Tout ceci advint à cause de son époux, Abraham. Ce nomade accueillait tout étranger de passage, lui offrant à boire, à manger… Restaurant ses forces physiques. Et de plus, s’asseyant avec lui , pour un moment de détente, de repos, de paroles échangées.

Convivialité réparatrice pour eux. Et pour lui ? Esprit curieux… N’adorait-il pas se laisser surprendre… Se déranger… S’ouvrir mentalement à ce que l’autre allait lui dire.
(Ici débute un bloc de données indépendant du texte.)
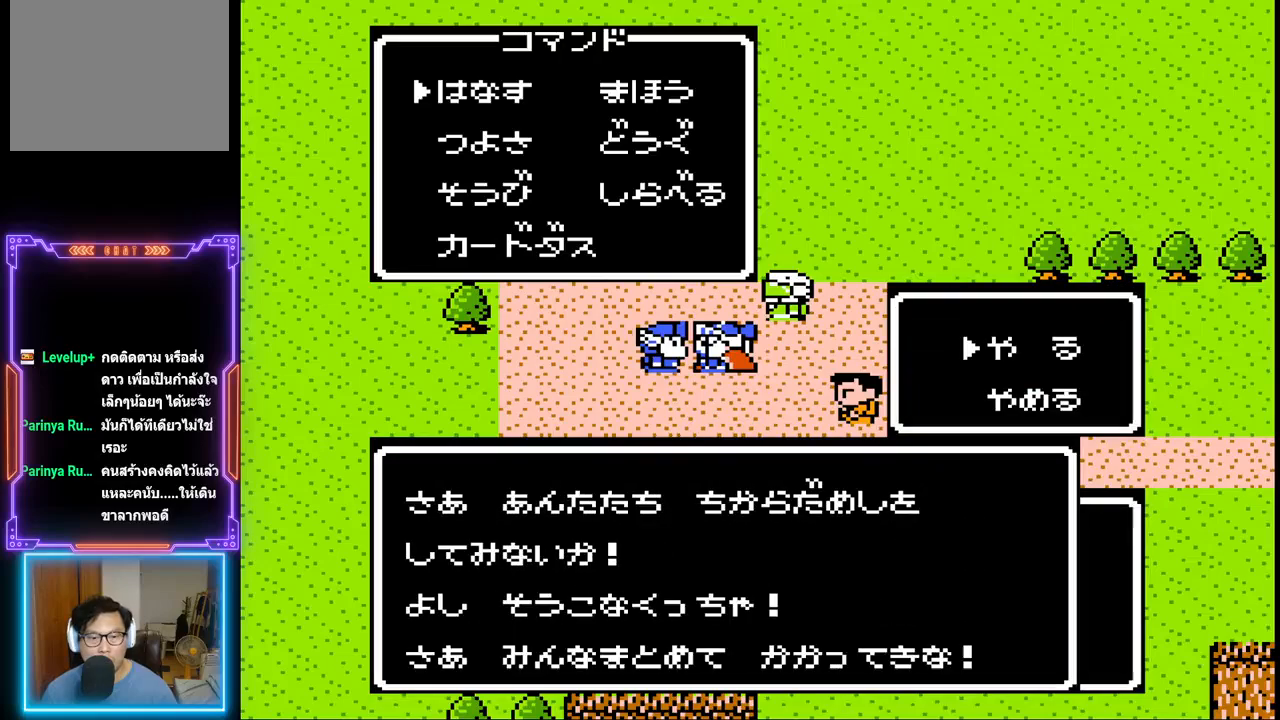
{"buttons": ["TRIANGLE"], "events": [[133, "TRIANGLE", "down"]]}
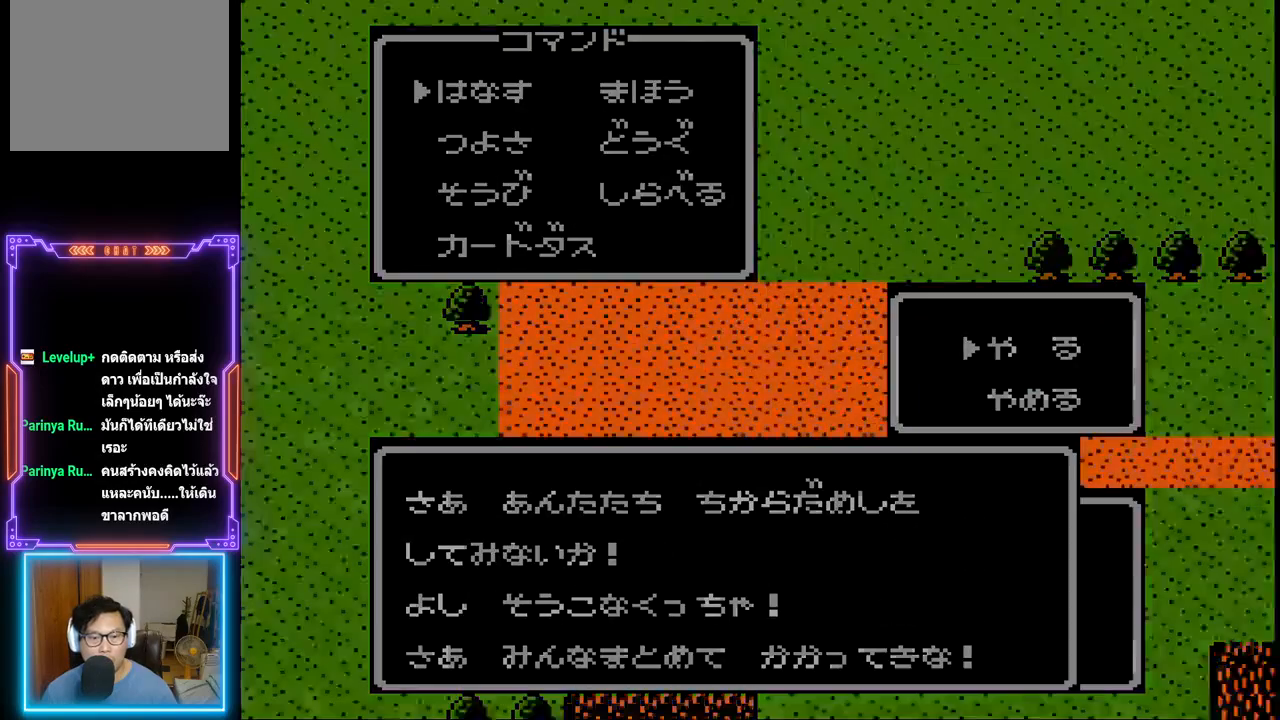
{"buttons": [], "events": [[83, "TRIANGLE", "up"]]}
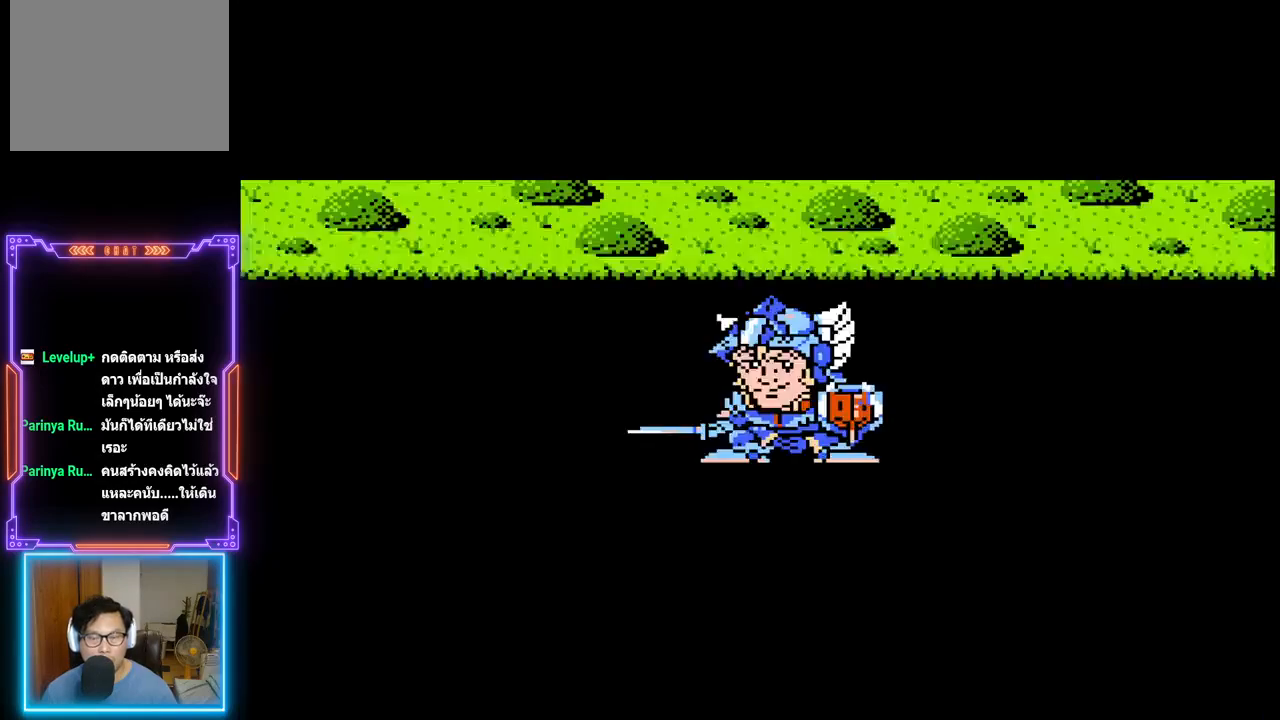
{"buttons": ["TRIANGLE"], "events": [[267, "TRIANGLE", "down"]]}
Moments de distraction, bienvenus dans l’écoulement, parfois monotone, des jours… Possibilités de recevoir des nouvelles des autres, ceux qui habitent aux frontières de son territoire… Et qui sait ce qu’on allait encore lui en apprendre ? Mais en ces étrangers-ci, comment a-t-il reconnu Dieu avant qu’Il ne se dévoile par ses paroles ? (Genèse 18,1-15).

L’accueil de l’étranger n’est-il pas toujours aussi l’accueil d’une parole différente, qui surprend, qui fait sortir des cadres reçus, qui fait craquer les schémas mentaux, qui suscite la moquerie parfois, ou le fou-rire de détente. Mais ainsi, met en route la pensée, l’imagination, et avec elle, la vie…

Irruption salvatrice de l’autre. Irruption dévastatrice pour l’organisation habituelle de la vie, mais qui ne laisse pas un vide, plutôt le germe d’une nouveauté en devenir, d’une vie qui déjà s’annonce…

Si l’étranger, le voyageur, était toléré en Israël, voir même soutenu, de diverses manières, au temps de Jésus, la différence était clairement marquée entre Juifs et non Juifs, étrangers. Les populations ne se confondaient pas.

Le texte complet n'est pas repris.